__Problem details__
Retype the source text of every row below precisely as it appears, character for character, and leave the pictures out of your answer.

__Data to examine__
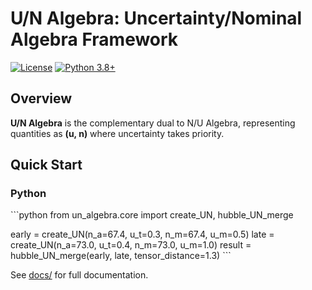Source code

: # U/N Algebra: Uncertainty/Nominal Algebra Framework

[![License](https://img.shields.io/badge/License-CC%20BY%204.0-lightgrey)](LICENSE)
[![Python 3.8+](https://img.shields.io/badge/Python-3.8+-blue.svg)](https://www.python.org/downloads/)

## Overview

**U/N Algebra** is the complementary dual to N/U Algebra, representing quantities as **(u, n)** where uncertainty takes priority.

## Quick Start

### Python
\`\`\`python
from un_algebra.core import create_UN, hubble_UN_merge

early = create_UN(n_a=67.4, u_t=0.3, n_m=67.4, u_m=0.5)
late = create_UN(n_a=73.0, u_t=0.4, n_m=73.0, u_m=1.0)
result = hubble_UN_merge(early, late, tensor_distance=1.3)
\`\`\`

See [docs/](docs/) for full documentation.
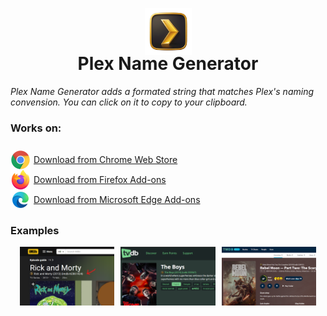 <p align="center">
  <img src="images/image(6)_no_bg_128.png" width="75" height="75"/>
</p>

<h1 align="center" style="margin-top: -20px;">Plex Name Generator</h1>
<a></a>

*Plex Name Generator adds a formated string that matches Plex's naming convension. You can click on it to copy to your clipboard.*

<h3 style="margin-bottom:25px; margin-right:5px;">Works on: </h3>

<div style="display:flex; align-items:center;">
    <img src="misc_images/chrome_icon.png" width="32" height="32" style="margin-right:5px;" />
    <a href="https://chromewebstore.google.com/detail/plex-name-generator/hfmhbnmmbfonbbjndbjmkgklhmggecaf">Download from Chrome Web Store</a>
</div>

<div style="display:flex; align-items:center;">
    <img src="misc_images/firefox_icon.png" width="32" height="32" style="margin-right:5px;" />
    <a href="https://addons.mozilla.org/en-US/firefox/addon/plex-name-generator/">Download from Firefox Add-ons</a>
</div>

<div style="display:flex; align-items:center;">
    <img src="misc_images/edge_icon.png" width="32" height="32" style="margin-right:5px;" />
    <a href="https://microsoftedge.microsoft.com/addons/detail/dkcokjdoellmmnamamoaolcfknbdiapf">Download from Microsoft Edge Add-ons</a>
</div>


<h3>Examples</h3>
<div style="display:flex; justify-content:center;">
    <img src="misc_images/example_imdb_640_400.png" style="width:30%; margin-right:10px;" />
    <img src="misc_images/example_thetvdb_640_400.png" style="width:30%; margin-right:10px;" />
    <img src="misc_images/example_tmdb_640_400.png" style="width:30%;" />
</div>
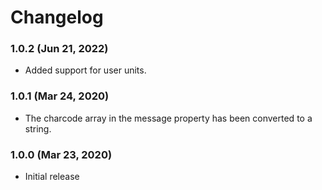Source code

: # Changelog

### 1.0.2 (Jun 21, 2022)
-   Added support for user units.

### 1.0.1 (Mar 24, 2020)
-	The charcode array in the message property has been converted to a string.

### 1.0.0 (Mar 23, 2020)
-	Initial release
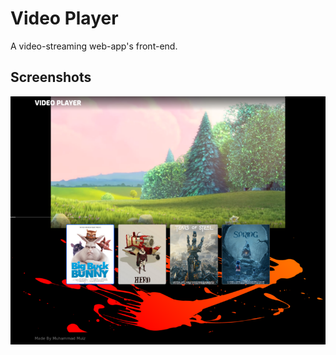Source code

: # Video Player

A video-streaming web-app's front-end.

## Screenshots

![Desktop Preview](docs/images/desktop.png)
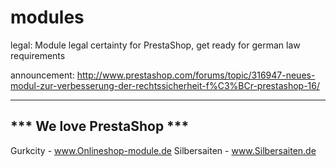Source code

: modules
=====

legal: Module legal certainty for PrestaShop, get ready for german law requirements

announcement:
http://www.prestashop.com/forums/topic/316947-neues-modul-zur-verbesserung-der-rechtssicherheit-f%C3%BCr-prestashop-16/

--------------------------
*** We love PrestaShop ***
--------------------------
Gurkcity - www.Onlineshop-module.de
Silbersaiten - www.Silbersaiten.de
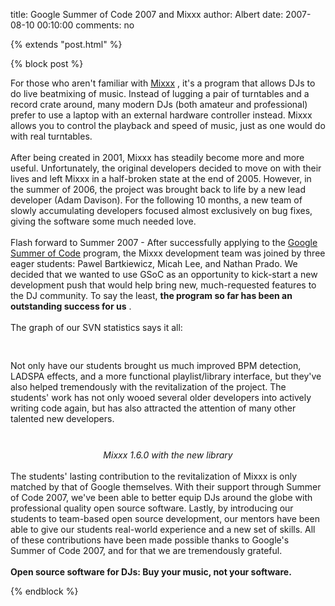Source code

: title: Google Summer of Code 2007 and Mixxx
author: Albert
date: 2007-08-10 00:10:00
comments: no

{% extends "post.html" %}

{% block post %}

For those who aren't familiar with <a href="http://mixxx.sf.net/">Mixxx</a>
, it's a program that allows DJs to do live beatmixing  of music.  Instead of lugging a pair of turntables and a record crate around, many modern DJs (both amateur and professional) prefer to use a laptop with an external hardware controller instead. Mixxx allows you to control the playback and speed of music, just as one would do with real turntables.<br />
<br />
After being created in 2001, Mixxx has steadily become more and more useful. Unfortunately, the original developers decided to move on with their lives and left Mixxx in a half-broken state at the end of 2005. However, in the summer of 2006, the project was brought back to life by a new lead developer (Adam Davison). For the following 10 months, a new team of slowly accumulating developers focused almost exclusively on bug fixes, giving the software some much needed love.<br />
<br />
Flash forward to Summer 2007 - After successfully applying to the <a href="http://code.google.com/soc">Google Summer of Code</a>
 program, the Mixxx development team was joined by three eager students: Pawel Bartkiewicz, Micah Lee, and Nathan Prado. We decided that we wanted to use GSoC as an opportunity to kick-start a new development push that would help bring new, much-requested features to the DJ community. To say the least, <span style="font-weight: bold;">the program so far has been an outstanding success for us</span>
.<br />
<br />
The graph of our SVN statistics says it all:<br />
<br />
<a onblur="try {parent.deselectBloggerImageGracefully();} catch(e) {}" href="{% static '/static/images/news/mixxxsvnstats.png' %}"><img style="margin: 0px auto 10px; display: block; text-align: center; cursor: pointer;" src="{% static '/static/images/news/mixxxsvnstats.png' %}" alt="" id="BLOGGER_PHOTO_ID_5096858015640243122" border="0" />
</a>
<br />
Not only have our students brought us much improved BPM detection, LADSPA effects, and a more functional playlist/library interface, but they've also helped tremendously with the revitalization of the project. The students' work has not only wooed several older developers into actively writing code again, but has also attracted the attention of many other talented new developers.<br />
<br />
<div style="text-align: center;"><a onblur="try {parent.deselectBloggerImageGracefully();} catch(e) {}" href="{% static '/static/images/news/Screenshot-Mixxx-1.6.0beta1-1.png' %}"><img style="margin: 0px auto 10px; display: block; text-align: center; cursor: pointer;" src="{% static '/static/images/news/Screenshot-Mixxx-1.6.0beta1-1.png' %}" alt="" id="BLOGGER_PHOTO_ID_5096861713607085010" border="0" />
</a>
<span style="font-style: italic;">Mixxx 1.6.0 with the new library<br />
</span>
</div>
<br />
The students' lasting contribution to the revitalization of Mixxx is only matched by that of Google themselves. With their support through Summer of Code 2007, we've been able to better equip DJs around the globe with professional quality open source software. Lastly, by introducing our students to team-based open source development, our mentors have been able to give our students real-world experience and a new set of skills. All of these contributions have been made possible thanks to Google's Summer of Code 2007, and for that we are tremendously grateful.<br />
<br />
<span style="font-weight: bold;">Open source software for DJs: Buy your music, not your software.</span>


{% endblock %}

__Output__
Source code

: # U/N Algebra: Uncertainty/Nominal Algebra Framework

[![License](https://img.shields.io/badge/License-CC%20BY%204.0-lightgrey)](LICENSE)
[![Python 3.8+](https://img.shields.io/badge/Python-3.8+-blue.svg)](https://www.python.org/downloads/)

## Overview

**U/N Algebra** is the complementary dual to N/U Algebra, representing quantities as **(u, n)** where uncertainty takes priority.

## Quick Start

### Python
\`\`\`python
from un_algebra.core import create_UN, hubble_UN_merge

early = create_UN(n_a=67.4, u_t=0.3, n_m=67.4, u_m=0.5)
late = create_UN(n_a=73.0, u_t=0.4, n_m=73.0, u_m=1.0)
result = hubble_UN_merge(early, late, tensor_distance=1.3)
\`\`\`

See [docs/](docs/) for full documentation.
 <p align="center">
  <img src="images/image(6)_no_bg_128.png" width="75" height="75"/>
</p>

<h1 align="center" style="margin-top: -20px;">Plex Name Generator</h1>
<a></a>

*Plex Name Generator adds a formated string that matches Plex's naming convension. You can click on it to copy to your clipboard.*

<h3 style="margin-bottom:25px; margin-right:5px;">Works on: </h3>

<div style="display:flex; align-items:center;">
    <img src="misc_images/chrome_icon.png" width="32" height="32" style="margin-right:5px;" />
    <a href="https://chromewebstore.google.com/detail/plex-name-generator/hfmhbnmmbfonbbjndbjmkgklhmggecaf">Download from Chrome Web Store</a>
</div>

<div style="display:flex; align-items:center;">
    <img src="misc_images/firefox_icon.png" width="32" height="32" style="margin-right:5px;" />
    <a href="https://addons.mozilla.org/en-US/firefox/addon/plex-name-generator/">Download from Firefox Add-ons</a>
</div>

<div style="display:flex; align-items:center;">
    <img src="misc_images/edge_icon.png" width="32" height="32" style="margin-right:5px;" />
    <a href="https://microsoftedge.microsoft.com/addons/detail/dkcokjdoellmmnamamoaolcfknbdiapf">Download from Microsoft Edge Add-ons</a>
</div>


<h3>Examples</h3>
<div style="display:flex; justify-content:center;">
    <img src="misc_images/example_imdb_640_400.png" style="width:30%; margin-right:10px;" />
    <img src="misc_images/example_thetvdb_640_400.png" style="width:30%; margin-right:10px;" />
    <img src="misc_images/example_tmdb_640_400.png" style="width:30%;" />
</div>
Source code

: # Changelog

### 1.0.2 (Jun 21, 2022)
-   Added support for user units.

### 1.0.1 (Mar 24, 2020)
-	The charcode array in the message property has been converted to a string.

### 1.0.0 (Mar 23, 2020)
-	Initial release
Source code

: # Video Player

A video-streaming web-app's front-end.

## Screenshots

![Desktop Preview](docs/images/desktop.png)
Source code

: modules
=====

legal: Module legal certainty for PrestaShop, get ready for german law requirements

announcement:
http://www.prestashop.com/forums/topic/316947-neues-modul-zur-verbesserung-der-rechtssicherheit-f%C3%BCr-prestashop-16/

--------------------------
*** We love PrestaShop ***
--------------------------
Gurkcity - www.Onlineshop-module.de
Silbersaiten - www.Silbersaiten.de
Source code

: title: Google Summer of Code 2007 and Mixxx
author: Albert
date: 2007-08-10 00:10:00
comments: no

{% extends "post.html" %}

{% block post %}

For those who aren't familiar with <a href="http://mixxx.sf.net/">Mixxx</a>
, it's a program that allows DJs to do live beatmixing  of music.  Instead of lugging a pair of turntables and a record crate around, many modern DJs (both amateur and professional) prefer to use a laptop with an external hardware controller instead. Mixxx allows you to control the playback and speed of music, just as one would do with real turntables.<br />
<br />
After being created in 2001, Mixxx has steadily become more and more useful. Unfortunately, the original developers decided to move on with their lives and left Mixxx in a half-broken state at the end of 2005. However, in the summer of 2006, the project was brought back to life by a new lead developer (Adam Davison). For the following 10 months, a new team of slowly accumulating developers focused almost exclusively on bug fixes, giving the software some much needed love.<br />
<br />
Flash forward to Summer 2007 - After successfully applying to the <a href="http://code.google.com/soc">Google Summer of Code</a>
 program, the Mixxx development team was joined by three eager students: Pawel Bartkiewicz, Micah Lee, and Nathan Prado. We decided that we wanted to use GSoC as an opportunity to kick-start a new development push that would help bring new, much-requested features to the DJ community. To say the least, <span style="font-weight: bold;">the program so far has been an outstanding success for us</span>
.<br />
<br />
The graph of our SVN statistics says it all:<br />
<br />
<a onblur="try {parent.deselectBloggerImageGracefully();} catch(e) {}" href="{% static '/static/images/news/mixxxsvnstats.png' %}"><img style="margin: 0px auto 10px; display: block; text-align: center; cursor: pointer;" src="{% static '/static/images/news/mixxxsvnstats.png' %}" alt="" id="BLOGGER_PHOTO_ID_5096858015640243122" border="0" />
</a>
<br />
Not only have our students brought us much improved BPM detection, LADSPA effects, and a more functional playlist/library interface, but they've also helped tremendously with the revitalization of the project. The students' work has not only wooed several older developers into actively writing code again, but has also attracted the attention of many other talented new developers.<br />
<br />
<div style="text-align: center;"><a onblur="try {parent.deselectBloggerImageGracefully();} catch(e) {}" href="{% static '/static/images/news/Screenshot-Mixxx-1.6.0beta1-1.png' %}"><img style="margin: 0px auto 10px; display: block; text-align: center; cursor: pointer;" src="{% static '/static/images/news/Screenshot-Mixxx-1.6.0beta1-1.png' %}" alt="" id="BLOGGER_PHOTO_ID_5096861713607085010" border="0" />
</a>
<span style="font-style: italic;">Mixxx 1.6.0 with the new library<br />
</span>
</div>
<br />
The students' lasting contribution to the revitalization of Mixxx is only matched by that of Google themselves. With their support through Summer of Code 2007, we've been able to better equip DJs around the globe with professional quality open source software. Lastly, by introducing our students to team-based open source development, our mentors have been able to give our students real-world experience and a new set of skills. All of these contributions have been made possible thanks to Google's Summer of Code 2007, and for that we are tremendously grateful.<br />
<br />
<span style="font-weight: bold;">Open source software for DJs: Buy your music, not your software.</span>


{% endblock %}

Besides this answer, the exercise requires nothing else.